Live album by the Stranglers
- Released: 21 February 1995
- Recorded: 4 April 1980
- Venues: Rainbow Theatre, London
- Length: 70:00
- Labels: Receiver (1995) Castle Music (2002)

The Stranglers live albums chronology
| Death and Night and Blood (1994) | The Stranglers and Friends: Live in Concert (1995) | Live in London (1997) |

Alternative cover
- 2002 reissue

= The Stranglers and Friends – Live in Concert =

The Stranglers and Friends: Live in Concert is a live album by English rock band the Stranglers, released in 1995 by Receiver Records. In 2002, the album was re-released on the Castle Music label, digitally remastered from the original master tapes with new artwork and sleeve notes.

AIM OF THE EXERCISE.
Please name the venue where the Stranglers live album described above was recorded.

GIVEN ENTRIES.
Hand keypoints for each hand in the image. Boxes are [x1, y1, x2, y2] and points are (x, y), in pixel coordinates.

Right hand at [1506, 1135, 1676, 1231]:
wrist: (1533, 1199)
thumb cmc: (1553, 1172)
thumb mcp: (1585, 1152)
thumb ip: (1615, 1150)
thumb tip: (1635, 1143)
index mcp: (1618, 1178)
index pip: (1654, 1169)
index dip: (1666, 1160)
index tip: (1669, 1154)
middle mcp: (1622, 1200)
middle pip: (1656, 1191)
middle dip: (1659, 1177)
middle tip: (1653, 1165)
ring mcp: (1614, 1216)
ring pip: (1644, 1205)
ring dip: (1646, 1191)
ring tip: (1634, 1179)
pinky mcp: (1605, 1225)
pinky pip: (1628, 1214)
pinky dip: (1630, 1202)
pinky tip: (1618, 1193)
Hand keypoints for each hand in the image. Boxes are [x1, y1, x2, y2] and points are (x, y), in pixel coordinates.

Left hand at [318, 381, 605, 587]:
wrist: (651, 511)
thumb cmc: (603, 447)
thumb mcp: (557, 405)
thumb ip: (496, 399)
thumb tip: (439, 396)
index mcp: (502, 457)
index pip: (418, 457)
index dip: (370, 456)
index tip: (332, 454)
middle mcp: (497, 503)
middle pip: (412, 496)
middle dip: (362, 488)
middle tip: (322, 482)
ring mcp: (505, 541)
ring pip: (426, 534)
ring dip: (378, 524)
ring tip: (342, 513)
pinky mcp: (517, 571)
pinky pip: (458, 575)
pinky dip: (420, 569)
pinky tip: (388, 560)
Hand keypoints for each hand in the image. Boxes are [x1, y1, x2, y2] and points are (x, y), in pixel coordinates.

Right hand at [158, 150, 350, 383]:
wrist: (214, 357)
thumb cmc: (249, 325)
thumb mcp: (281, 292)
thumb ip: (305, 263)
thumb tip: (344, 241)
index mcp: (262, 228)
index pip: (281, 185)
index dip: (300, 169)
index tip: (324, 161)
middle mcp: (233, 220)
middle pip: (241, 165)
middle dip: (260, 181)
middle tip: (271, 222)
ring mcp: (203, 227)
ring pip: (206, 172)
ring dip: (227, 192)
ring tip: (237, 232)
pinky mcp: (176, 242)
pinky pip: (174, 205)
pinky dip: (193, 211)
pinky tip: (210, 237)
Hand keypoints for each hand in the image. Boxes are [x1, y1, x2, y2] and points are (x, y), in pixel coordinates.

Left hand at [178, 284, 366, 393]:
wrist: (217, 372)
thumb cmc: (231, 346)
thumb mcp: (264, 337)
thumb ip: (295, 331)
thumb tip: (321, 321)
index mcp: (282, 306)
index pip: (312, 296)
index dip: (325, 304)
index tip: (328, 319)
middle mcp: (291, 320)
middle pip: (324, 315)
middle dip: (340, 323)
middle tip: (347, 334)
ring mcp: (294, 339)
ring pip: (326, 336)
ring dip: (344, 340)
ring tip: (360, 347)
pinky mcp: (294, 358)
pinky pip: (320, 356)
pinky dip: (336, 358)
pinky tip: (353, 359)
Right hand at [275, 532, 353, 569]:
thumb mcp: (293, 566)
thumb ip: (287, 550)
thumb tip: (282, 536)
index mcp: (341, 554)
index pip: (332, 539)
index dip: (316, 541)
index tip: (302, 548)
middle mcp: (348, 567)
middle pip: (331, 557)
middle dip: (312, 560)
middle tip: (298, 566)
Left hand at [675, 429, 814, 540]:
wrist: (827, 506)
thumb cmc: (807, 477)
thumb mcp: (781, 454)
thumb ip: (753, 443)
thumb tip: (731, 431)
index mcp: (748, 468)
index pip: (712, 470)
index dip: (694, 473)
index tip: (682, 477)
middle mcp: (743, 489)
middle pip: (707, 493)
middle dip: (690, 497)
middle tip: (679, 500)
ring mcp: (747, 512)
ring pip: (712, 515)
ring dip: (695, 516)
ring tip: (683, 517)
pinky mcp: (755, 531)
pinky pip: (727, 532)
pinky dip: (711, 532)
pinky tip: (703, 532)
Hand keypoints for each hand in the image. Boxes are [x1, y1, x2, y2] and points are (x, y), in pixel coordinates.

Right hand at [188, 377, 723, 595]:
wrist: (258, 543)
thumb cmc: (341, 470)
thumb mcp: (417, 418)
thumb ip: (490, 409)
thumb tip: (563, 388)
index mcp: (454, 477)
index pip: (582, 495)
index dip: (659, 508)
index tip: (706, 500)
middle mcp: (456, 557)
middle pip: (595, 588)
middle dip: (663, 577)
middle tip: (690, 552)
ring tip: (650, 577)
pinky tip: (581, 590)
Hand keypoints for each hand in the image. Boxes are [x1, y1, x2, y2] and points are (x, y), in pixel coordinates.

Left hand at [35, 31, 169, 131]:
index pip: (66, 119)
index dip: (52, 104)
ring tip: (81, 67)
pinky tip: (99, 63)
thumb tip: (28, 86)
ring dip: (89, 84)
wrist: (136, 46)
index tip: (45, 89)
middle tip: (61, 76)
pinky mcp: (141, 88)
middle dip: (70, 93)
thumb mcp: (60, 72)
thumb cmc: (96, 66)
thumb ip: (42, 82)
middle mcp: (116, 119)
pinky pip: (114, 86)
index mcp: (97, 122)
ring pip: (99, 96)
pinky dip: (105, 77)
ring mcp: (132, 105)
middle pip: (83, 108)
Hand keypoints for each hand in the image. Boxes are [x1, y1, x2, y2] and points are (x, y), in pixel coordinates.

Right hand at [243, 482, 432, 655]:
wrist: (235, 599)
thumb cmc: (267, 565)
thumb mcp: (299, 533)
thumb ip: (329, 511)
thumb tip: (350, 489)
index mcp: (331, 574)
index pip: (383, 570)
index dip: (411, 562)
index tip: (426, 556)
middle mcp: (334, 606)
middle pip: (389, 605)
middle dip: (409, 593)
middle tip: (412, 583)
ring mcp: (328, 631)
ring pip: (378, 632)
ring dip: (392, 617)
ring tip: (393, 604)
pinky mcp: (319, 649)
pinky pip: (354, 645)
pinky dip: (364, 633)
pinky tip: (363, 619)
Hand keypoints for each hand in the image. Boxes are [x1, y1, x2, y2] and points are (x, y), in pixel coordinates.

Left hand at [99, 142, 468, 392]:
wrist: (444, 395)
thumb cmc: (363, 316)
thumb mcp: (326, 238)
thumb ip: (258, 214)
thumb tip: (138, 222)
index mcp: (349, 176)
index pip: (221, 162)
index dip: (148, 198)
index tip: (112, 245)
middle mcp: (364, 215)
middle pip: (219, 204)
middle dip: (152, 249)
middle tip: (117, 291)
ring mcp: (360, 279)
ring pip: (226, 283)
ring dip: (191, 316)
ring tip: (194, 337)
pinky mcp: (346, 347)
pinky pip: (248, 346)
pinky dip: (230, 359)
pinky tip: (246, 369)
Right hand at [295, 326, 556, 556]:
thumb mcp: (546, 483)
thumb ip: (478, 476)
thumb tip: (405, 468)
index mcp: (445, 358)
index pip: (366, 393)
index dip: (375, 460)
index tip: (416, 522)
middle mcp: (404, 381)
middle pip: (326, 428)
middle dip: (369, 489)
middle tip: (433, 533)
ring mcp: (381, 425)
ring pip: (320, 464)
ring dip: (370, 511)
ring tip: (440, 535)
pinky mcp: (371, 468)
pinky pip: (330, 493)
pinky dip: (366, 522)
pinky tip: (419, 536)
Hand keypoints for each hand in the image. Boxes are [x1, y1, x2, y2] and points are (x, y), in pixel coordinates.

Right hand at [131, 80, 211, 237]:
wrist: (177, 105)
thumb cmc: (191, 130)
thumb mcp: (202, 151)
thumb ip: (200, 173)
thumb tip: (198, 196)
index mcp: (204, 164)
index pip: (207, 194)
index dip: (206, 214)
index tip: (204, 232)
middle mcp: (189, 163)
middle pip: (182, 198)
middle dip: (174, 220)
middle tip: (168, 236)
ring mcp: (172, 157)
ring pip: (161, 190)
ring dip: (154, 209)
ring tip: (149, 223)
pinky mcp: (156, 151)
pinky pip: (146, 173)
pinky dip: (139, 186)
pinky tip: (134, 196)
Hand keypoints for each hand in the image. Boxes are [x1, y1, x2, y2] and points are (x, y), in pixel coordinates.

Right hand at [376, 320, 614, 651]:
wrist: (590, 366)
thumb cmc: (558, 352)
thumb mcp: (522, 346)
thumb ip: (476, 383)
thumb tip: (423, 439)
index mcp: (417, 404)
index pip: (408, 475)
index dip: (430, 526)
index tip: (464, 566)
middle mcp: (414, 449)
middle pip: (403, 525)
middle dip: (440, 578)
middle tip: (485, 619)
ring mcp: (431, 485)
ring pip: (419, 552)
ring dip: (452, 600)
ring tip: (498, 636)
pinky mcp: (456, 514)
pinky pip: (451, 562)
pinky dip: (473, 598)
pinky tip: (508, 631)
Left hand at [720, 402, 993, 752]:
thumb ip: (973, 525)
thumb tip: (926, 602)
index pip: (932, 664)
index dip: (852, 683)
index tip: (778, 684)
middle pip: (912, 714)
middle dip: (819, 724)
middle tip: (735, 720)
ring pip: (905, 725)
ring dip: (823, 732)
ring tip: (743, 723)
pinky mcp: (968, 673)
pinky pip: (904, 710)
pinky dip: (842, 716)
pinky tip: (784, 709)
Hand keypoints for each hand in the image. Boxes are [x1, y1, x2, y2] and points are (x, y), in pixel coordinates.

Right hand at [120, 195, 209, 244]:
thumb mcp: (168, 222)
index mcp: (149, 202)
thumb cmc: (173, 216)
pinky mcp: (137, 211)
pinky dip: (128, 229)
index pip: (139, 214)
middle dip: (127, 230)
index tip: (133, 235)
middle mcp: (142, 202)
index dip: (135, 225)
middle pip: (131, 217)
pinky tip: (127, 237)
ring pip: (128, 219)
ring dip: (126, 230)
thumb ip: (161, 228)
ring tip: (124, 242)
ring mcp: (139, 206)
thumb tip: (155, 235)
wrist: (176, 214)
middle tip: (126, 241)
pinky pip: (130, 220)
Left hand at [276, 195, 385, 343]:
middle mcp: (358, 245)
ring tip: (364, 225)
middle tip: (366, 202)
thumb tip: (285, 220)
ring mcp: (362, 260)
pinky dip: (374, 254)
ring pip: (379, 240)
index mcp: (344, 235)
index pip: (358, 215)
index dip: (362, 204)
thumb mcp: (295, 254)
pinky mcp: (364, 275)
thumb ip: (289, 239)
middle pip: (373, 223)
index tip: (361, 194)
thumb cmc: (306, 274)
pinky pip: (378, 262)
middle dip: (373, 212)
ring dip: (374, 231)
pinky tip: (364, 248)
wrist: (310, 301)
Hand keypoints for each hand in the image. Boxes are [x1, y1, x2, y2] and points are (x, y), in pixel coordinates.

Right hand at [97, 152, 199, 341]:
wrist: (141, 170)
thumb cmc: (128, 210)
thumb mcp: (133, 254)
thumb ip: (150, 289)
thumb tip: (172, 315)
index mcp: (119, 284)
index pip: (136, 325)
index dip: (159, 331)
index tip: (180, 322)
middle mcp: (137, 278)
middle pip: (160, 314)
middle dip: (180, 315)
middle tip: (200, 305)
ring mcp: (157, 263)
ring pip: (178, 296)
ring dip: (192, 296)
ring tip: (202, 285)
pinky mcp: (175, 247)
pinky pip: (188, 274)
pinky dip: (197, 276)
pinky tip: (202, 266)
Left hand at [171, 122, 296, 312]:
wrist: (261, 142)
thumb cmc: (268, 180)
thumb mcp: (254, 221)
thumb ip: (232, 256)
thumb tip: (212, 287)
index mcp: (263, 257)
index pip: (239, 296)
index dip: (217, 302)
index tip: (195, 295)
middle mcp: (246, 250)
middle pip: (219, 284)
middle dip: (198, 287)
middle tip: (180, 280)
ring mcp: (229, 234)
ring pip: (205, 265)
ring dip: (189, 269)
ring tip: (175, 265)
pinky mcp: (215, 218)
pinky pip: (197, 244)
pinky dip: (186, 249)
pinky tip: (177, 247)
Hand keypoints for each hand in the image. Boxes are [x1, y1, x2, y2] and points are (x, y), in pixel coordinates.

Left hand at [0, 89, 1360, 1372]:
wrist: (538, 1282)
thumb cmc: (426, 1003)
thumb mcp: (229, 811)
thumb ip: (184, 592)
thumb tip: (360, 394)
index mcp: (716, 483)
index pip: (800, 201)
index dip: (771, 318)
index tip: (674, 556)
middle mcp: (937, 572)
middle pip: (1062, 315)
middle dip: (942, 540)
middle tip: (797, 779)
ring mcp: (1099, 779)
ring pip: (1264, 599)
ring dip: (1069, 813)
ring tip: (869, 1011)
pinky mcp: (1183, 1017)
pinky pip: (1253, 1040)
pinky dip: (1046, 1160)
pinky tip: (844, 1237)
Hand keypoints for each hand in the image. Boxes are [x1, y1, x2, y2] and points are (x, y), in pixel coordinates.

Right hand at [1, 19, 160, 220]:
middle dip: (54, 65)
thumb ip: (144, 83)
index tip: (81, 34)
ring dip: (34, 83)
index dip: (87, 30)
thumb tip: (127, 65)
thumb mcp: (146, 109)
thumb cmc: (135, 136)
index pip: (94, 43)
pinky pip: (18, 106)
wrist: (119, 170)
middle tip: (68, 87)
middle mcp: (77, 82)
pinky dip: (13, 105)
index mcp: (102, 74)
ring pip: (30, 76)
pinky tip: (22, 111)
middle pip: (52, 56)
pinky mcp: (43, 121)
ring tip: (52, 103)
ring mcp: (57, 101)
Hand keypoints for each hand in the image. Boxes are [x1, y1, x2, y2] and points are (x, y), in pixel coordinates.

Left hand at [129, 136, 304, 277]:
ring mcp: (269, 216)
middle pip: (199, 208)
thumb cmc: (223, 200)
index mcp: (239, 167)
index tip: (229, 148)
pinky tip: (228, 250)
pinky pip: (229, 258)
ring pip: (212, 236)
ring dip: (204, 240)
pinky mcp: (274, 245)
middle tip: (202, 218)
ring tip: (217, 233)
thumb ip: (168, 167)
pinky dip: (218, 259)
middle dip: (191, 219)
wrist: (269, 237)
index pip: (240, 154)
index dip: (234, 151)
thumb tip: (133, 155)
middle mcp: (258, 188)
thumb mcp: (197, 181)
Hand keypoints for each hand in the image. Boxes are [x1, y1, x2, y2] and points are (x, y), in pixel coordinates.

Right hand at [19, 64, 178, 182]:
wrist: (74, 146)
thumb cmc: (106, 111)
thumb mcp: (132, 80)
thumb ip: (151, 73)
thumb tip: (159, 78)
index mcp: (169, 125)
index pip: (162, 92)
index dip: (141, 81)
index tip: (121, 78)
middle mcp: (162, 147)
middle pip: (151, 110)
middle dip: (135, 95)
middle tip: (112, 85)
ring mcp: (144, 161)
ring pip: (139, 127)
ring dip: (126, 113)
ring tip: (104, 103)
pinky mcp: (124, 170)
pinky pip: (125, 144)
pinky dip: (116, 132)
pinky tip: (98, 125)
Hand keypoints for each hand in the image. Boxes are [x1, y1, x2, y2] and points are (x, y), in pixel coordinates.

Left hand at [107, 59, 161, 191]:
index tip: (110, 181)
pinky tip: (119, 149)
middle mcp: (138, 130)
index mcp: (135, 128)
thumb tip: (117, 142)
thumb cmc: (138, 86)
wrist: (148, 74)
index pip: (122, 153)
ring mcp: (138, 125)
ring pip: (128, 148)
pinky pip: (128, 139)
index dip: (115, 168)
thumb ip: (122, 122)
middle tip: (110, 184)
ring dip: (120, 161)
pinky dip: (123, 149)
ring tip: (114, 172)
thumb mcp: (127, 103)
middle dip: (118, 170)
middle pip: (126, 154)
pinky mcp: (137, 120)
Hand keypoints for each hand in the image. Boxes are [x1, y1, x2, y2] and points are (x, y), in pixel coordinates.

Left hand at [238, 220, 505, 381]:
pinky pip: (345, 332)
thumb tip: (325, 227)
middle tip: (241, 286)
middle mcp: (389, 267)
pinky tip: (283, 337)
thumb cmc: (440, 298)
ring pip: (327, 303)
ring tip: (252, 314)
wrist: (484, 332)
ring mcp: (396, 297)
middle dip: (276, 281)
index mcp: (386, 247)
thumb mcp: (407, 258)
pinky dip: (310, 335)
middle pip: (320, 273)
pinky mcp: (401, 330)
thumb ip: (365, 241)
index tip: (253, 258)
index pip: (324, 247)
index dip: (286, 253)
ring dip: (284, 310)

ANSWER BOX.
Rainbow Theatre, London